As the trustees explained, great institutions are willing to step back when something does not feel right, even late in the process. They are willing to challenge experts, question assumptions, and prioritize long-term impact over short-term convenience.

One quote from the conversation especially resonated with us:

“No one’s going to care if you get this right 50 years down the road, but they will care deeply if you get it wrong.”

That mindset feels increasingly rare today.

Too often, institutional projects chase trends rather than timelessness. They optimize for efficiency while overlooking emotion. They prioritize square footage over experience.

But Deerfield approached this renovation differently.

They treated the dining hall as a 100-year investment in student life.

That perspective changes everything.

 

The Role Furniture Plays in Spaces Like These

 

At Eustis Chair, we often say that furniture is never just furniture.

In spaces like Deerfield’s dining hall, seating becomes part of the architecture itself.
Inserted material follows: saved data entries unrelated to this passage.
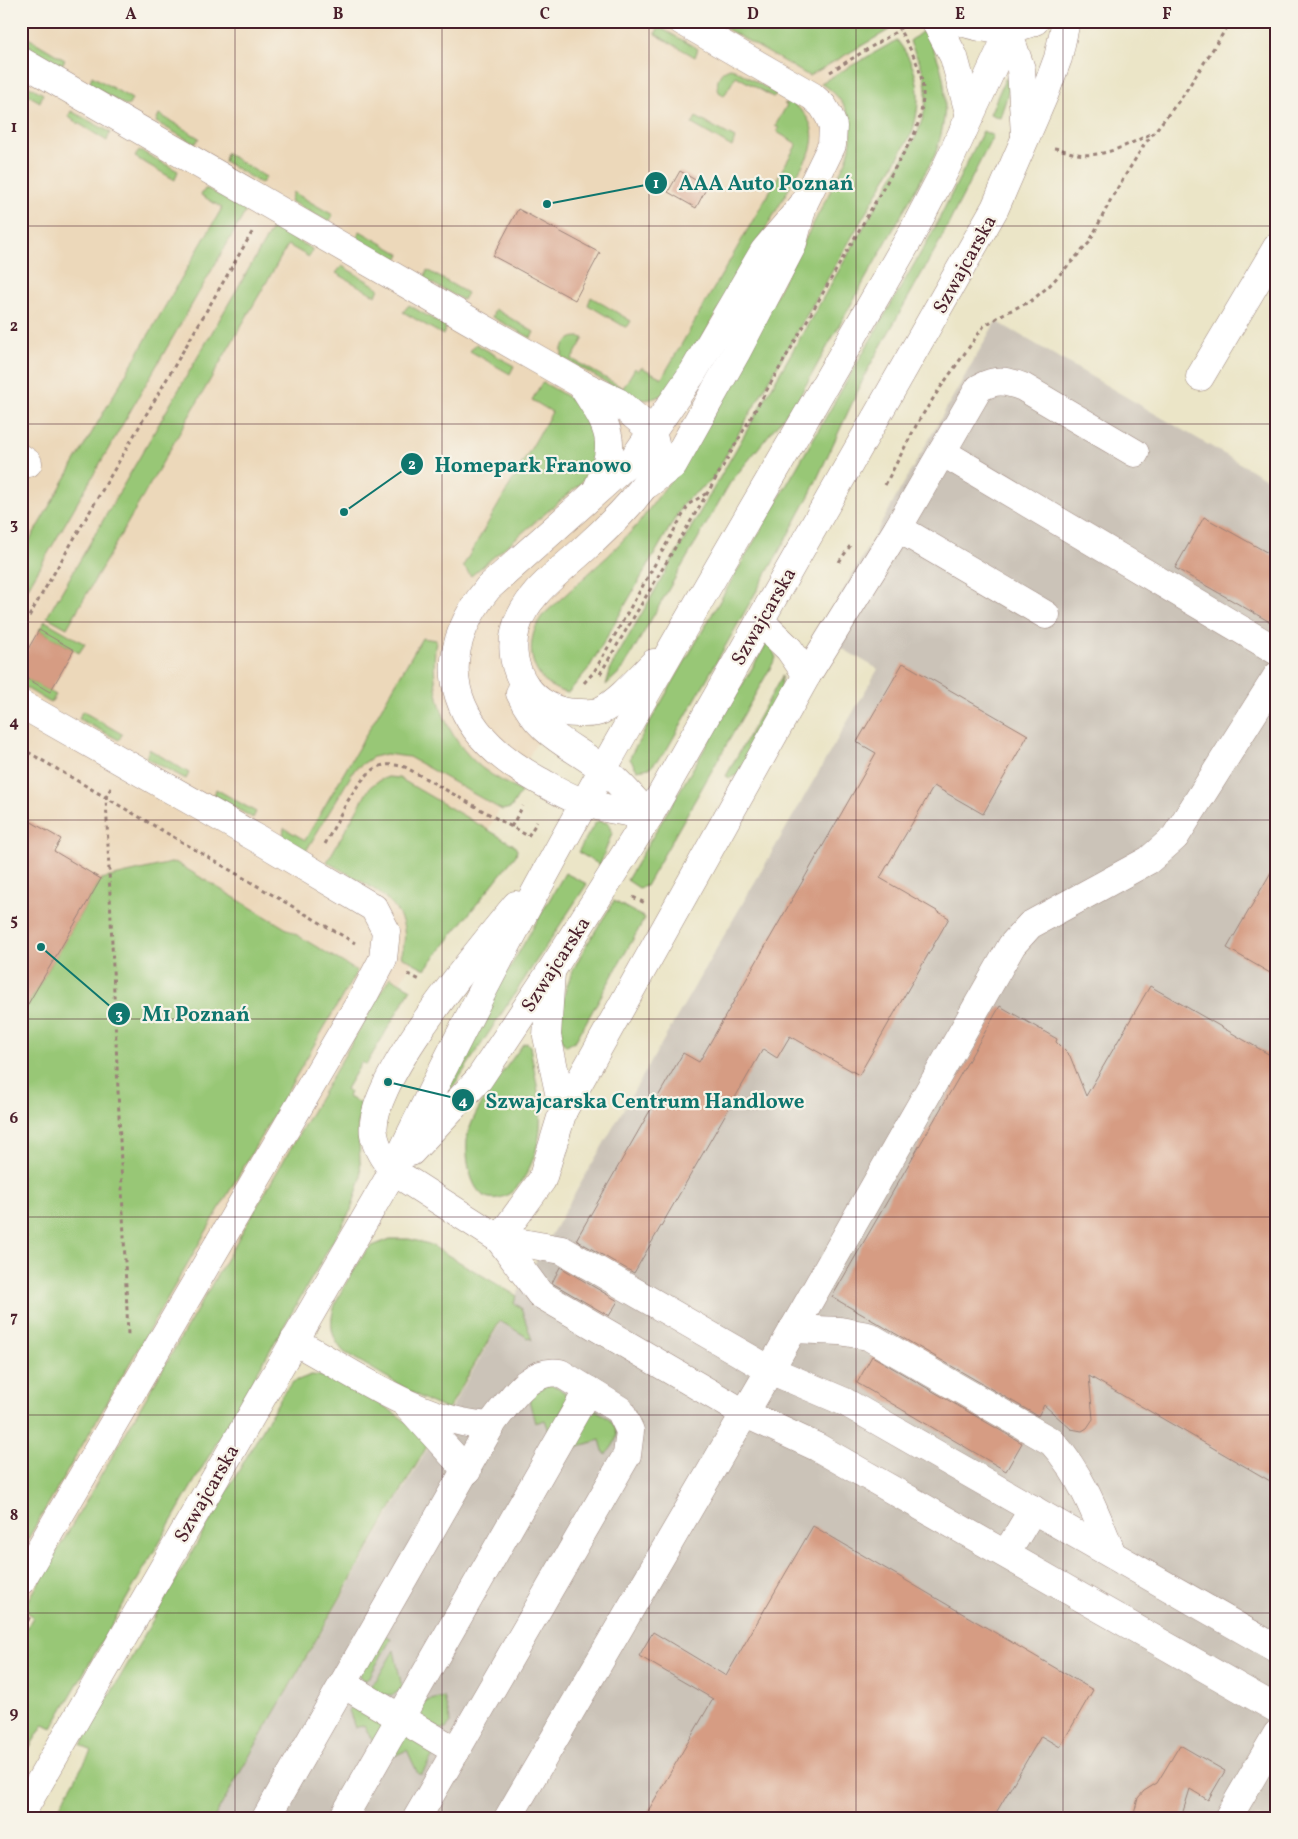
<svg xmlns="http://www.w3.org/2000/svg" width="1298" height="1839" font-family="Vollkorn,serif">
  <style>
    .built { fill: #ecd8ba }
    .industrial { fill: #cbc3b8 }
    .green { fill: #98c776; stroke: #717350 }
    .building { fill: #d69c83 }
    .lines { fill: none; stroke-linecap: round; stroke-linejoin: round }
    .minor-casing { stroke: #9a8279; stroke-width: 29 }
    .path { stroke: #9a8279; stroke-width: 3; stroke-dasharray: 4 4; stroke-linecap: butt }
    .minor { stroke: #fff; stroke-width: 28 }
    .grid { fill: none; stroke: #4a1f2b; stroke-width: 1; stroke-opacity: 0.55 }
    .labels { text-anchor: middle; stroke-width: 4.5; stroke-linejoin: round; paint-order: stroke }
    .street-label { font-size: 20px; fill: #4a1f2b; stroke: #f7f3e8 }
    .leader { fill: none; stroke: #0f766e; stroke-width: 2 }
    .callout-dot { fill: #0f766e; stroke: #f7f3e8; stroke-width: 2 }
    .mark-label { font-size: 15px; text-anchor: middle; font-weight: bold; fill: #fff }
    .callout-label { font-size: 21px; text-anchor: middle; font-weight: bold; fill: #0f766e; stroke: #f7f3e8; stroke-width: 4.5; stroke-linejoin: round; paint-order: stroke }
    .neatline { fill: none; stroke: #4a1f2b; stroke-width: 2 }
    .grid-label { font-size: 16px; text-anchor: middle; font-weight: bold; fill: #4a1f2b }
  </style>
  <rect width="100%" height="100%" fill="#f7f3e8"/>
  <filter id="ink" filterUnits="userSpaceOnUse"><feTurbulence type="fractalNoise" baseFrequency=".02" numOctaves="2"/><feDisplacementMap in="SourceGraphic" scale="10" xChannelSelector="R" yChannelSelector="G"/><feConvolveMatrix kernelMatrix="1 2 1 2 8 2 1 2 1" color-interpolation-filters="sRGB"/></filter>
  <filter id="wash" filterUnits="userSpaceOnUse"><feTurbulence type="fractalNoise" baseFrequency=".0096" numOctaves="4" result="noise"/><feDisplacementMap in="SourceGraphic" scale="20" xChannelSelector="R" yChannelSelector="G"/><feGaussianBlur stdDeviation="1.12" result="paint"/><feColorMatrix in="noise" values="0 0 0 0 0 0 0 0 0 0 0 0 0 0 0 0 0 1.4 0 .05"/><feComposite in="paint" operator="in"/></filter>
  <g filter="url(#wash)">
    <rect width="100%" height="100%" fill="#ebe5c7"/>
    <path class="built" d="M21,21H826L843,35L881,127L451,896L21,1628Z"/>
    <path class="industrial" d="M996,321L1277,485V1818H214L878,669L818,635Z"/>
    <g class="green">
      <path d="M713,21H897L889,30L809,76Z"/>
      <path d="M659,27L698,49L695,57L655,34Z"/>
      <path d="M923,31C950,70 950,112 935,155L798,399L730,483L622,670L606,685L611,667L916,136C927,111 930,89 920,63C917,56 912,49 910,41Z"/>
      <path d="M25,36L65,60L61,66L22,45Z"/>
      <path d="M897,40C920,69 923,99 912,133L711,481L685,501L589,668L568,693C530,685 522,644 542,616L608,556L638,524L684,462L713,416L846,161C858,130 850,101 821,83Z"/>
      <path d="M730,68L734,69L778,95L773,97L736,76L724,96L719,92C715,82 719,71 730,68Z"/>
      <path d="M92,76L132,99L129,105L126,106L89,84Z"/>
      <path d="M1005,79H1009L1011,84L1000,118L990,114Z"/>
      <path d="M21,81L43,94L40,102L21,91Z"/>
      <path d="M790,102C810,114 818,132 809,154L674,387C661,396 652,402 635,399L562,357V348C568,339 573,335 584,338L572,359L623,388L635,368L638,371L641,367L662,378L797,144L777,132L779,128L775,126L787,105L784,104Z"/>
      <path d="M71,111L110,132L107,141L68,117Z"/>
      <path d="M159,114L199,138L195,144L156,122Z"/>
      <path d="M696,117L735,138L732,147L692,124Z"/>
      <path d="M983,131L993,136L940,241L867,371L810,494L782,546L666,751L650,768L637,770L630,759L632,753L931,235Z"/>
      <path d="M139,150L178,171L175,180L135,157Z"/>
      <path d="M226,153L266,177L263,182L260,183L224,161Z"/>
      <path d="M205,189H208L246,211L21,600V555L222,208L201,195Z"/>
      <path d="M293,192L333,215L329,222L290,201Z"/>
      <path d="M273,227L312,249V251L309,257L288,245L67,628L47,617Z"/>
      <path d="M360,231L400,254L396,261L357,239Z"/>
      <path d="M342,266L379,288L376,296L336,273Z"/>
      <path d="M427,270L467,293L463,300L424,279Z"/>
      <path d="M591,297L631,321L628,326L625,327L588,305Z"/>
      <path d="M409,305L446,327L443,335L403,312Z"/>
      <path d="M495,309L534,332L531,338L492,317Z"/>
      <path d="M476,344L514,366L510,374L470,351Z"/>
      <path d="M544,383C556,390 570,397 580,407C602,429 598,463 579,485L471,576L463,566L552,412L532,400L541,384Z"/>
      <path d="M45,621L85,644L79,653L39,630Z"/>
      <path d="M422,638L436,640C429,689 443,736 482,768C494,777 508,784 521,792L511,808L502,810L409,757L386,754L373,757L355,769L306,851L285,839L283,836L284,828L305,840Z"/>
      <path d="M767,643H770L776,658L646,886L639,888L627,880Z"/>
      <path d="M21,675L56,695L52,701L49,702L21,685Z"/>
      <path d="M782,676L780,699L739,774L730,778L726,776Z"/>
      <path d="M82,711L122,734L119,740L79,719Z"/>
      <path d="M149,749L189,773L186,779L146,758Z"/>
      <path d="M388,777L399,778L514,845L517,850L516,855L425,969L401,956C419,903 364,884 327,862L370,787L378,781Z"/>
      <path d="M216,789L256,812L253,818L214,796Z"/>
      <path d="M599,821L608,823L612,833L600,865L578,852L595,823Z"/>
      <path d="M175,862L357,971L21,1551V1016L101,879Z"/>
      <path d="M565,873L587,884L430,1122L423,1117Z"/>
      <path d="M614,901L645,918L576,1040L567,1046C561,1042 561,1036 561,1029C557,981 591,940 614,901Z"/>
      <path d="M390,977L411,989L366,1065L362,1062L346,1089L350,1092L348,1097L361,1104L358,1125L361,1178L351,1210L52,1728L44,1724L21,1761V1638L33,1617L23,1610Z"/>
      <path d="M527,1043L530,1046C534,1072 542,1101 540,1128C539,1152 521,1204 489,1198C469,1194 464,1150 468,1134C476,1104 505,1070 523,1044Z"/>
      <path d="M390,1239H409L429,1244L517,1296L514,1303L521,1308L532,1340L500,1321L448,1410L427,1401L344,1352C313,1319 348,1283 366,1251L370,1247Z"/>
      <path d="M311,1375C344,1375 406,1419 430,1441L214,1818H53L91,1751L81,1745L284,1392L293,1382Z"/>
      <path d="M549,1384L559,1388L569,1398L550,1433L545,1420L535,1423L528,1396Z"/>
      <path d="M592,1408C612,1419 628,1432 606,1454H604L600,1440L576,1447L570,1443Z"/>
      <path d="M383,1633L391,1639L370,1676L363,1681L359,1672Z"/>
      <path d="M394,1650L402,1687C393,1701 380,1693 368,1688L377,1679Z"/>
      <path d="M444,1697L451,1723L446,1729H440L418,1718L421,1702Z"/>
      <path d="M352,1704L387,1720L373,1742L364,1725L355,1728L349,1710Z"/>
      <path d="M410,1735L435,1752L422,1774H418L407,1750L394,1756L401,1740Z"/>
    </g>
    <g id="blocks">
      <g class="building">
        <path d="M680,171L707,187L696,208L668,192Z"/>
        <path d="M518,209L600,253L575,300L493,256Z"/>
        <path d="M1204,517L1277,558V626L1175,568Z"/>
        <path d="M39,630L74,650L50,692L21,675V661Z"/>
        <path d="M903,663L1028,735L983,814L934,786L880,878L949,918L859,1075L790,1036L777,1058L763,1049L634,1273L576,1240L683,1053L699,1062L876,753L857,742Z"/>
        <path d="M21,816L61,839L54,851L101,879L21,1016Z"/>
        <path d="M1277,862V977L1227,948Z"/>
        <path d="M1150,986L1277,1059V1485L1089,1376L1093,1419L1087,1428L1082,1431L1071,1429L1044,1405L1038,1416L832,1297L1000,1006L1057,1039L1056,1042L1070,1056L1086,1096Z"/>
        <path d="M560,1267L618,1301L609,1316L552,1283Z"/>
        <path d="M872,1356L1022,1443L1006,1471L857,1383Z"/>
        <path d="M813,1526L1093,1690L1060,1747L1041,1736L993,1818H644L713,1699L639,1656L653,1632L726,1676Z"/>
        <path d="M1180,1745L1225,1771L1208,1800L1190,1789L1181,1818H1133L1138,1798L1144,1791L1157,1783Z"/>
      </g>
    </g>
  </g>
  <g filter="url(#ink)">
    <use href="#blocks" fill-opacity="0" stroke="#9a8279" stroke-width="1"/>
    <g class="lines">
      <defs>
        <g id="minor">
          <path d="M935,21L954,57L970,116"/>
          <path d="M959,21C984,30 1010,33 1035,21"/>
          <path d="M1005,23L1021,69L1025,135"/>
          <path d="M21,61L469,320L581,384L618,402L652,431C654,441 659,455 656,465C652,478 641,490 633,500C617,518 600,535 582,551C558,573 525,596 516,628C504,670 534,713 577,713C584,713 594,714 600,711C619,702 639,678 654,663"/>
          <path d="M1200,377L1277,247"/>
          <path d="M581,384C608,426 620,441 597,489"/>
          <path d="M942,452L1277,651"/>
          <path d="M21,458L28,463"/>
          <path d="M648,484L673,465L736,353L792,246L803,205L832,145L833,126L829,116L823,106L812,96L682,21"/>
          <path d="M898,528L1046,615"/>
          <path d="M760,621L789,649L807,675"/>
          <path d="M520,693C539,735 568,743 603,769C620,782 634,800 649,816"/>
          <path d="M21,704L258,839L374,908L386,931L383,959L363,997L21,1581"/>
          <path d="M649,816C628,812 606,809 585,803C569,798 553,788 538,780C457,735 425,666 488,588L634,458L692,374L764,251L803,205"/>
          <path d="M516,905C483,946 365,1083 374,1134C376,1148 385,1160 393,1171L499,1239L540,1294L744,1413L817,1447L1277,1709"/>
          <path d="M551,972L547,1036L563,1111L542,1180L499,1239L562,1250L770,1370L845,1402L1277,1649"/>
          <path d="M563,1111L807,675L898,528L979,388C996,379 1005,380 1023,387L1135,453"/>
          <path d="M411,1152L479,1079L551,971L649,816L995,208L1045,93L1058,58L1066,21"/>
          <path d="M793,1329L840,1331L868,1336L1052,1442C1081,1474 1096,1514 1112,1554"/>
          <path d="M294,1341C356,1374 419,1422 491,1426"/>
          <path d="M408,1406L467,1471"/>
          <path d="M1006,1554L1033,1509"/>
          <path d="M343,1684L456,1751"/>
          <path d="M21,1814L393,1171C545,850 734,546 910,237L945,170L1010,30L1011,21"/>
          <path d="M266,1818L493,1422C510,1401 529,1368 560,1373L620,1410L630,1431L627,1455L417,1818"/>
          <path d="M343,1818L588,1390"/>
          <path d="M508,1818L770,1370L1012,945L1030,925L1149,860L1175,837L1277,676"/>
          <path d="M1228,1818L1277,1734"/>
        </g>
      </defs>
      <use href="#minor" class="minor-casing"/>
      <g class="path">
        <path d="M830,72L899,30"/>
        <path d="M1054,148C1062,149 1069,153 1077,154C1103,158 1128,145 1150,134"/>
        <path d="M885,485L918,422L938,391L984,326L1003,314L1031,301L1049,286L1089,243L1112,197L1144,145L1182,97L1231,21"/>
        <path d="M839,562L850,546"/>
        <path d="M21,630L254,229"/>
        <path d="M600,674L708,492L914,135C931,90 923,70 899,29L905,24"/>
        <path d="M584,683L594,672L689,504L707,493"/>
        <path d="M21,748L355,943"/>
        <path d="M111,788L106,797L128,1335"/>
        <path d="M511,827L523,806"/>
        <path d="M528,836L537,822"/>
        <path d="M325,844C337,823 355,778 378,767C387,763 396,765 405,767L528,836"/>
        <path d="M633,897L645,903"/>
        <path d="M408,974L420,980"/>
        <path d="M21,1613L29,1619"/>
        <path d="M21,1636L29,1618L28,1609"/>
      </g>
      <use href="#minor" class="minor"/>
    </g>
  </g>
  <path class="grid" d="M235,21V1818M442,21V1818M649,21V1818M856,21V1818M1063,21V1818M21,226H1277M21,424H1277M21,622H1277M21,820H1277M21,1019H1277M21,1217H1277M21,1415H1277M21,1613H1277"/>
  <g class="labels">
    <g class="street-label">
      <text transform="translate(964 264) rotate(-61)" y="7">Szwajcarska</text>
      <text transform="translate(763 616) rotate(-60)" y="7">Szwajcarska</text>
      <text transform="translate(555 964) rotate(-57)" y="7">Szwajcarska</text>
      <text transform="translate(206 1493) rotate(-60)" y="7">Szwajcarska</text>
    </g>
  </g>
  <path class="leader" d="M547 204L656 183M344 512L412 464M41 947L119 1014M388 1082L463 1100"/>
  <g class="callout-dot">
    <circle cx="547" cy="204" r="5"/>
    <circle cx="344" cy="512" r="5"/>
    <circle cx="41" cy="947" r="5"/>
    <circle cx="388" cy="1082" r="5"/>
    <circle cx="656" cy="183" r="12"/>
    <circle cx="412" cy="464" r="12"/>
    <circle cx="119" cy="1014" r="12"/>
    <circle cx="463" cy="1100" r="12"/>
  </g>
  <g class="mark-label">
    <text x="656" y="188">1</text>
    <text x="412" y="469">2</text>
    <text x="119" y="1019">3</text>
    <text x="463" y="1106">4</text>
  </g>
  <g class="callout-label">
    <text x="766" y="190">AAA Auto Poznań</text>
    <text x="533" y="472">Homepark Franowo</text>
    <text x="196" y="1021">M1 Poznań</text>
    <text x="645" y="1108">Szwajcarska Centrum Handlowe</text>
  </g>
  <rect width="1298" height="1839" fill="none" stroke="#f7f3e8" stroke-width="55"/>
  <rect x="28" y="28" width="1242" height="1784" class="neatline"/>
  <g class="grid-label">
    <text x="131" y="19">A</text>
    <text x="338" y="19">B</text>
    <text x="545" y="19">C</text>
    <text x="753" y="19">D</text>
    <text x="960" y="19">E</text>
    <text x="1167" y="19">F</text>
    <text x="14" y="132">1</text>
    <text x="14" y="331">2</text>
    <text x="14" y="529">3</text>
    <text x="14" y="727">4</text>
    <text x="14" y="925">5</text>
    <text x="14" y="1123">6</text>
    <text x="14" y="1322">7</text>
    <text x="14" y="1520">8</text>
    <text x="14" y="1718">9</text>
  </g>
</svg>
Chairs influence how long conversations last, how comfortable students feel lingering after meals, and whether a room feels warm and welcoming or cold and transactional.

That is why durable, thoughtfully engineered furniture matters so deeply in educational environments.

These are not spaces designed for one graduating class.

They are designed for generations.

When institutions invest in high-quality dining environments, they are making a statement about permanence, stewardship, and care for the student experience.

And that investment extends beyond walls and windows to every detail students interact with daily.

 

The Heart and Soul of Campus

 

Perhaps the most memorable line from the entire discussion came when Leila Goi reflected on why alumni rallied so passionately behind the project: “This is where we laughed and cried.”

Not the classrooms.

Not the gymnasium.

The dining hall.

That is where friendships formed. The students celebrated victories. Faculty relationships deepened. Where traditions endured.

The dining hall became the emotional center of campus life.

And that truth extends far beyond Deerfield.

Whether at boarding schools, colleges, universities, or private clubs, the spaces where people gather around tables often become the places they remember most vividly decades later.

At Eustis Chair, we are proud to support institutions that understand this distinction.

Because when a dining hall is treated as the heart of a campus rather than simply a place to eat, something remarkable happens:

The furniture lasts longer.

The traditions grow stronger.

And the community becomes more connected with every shared meal.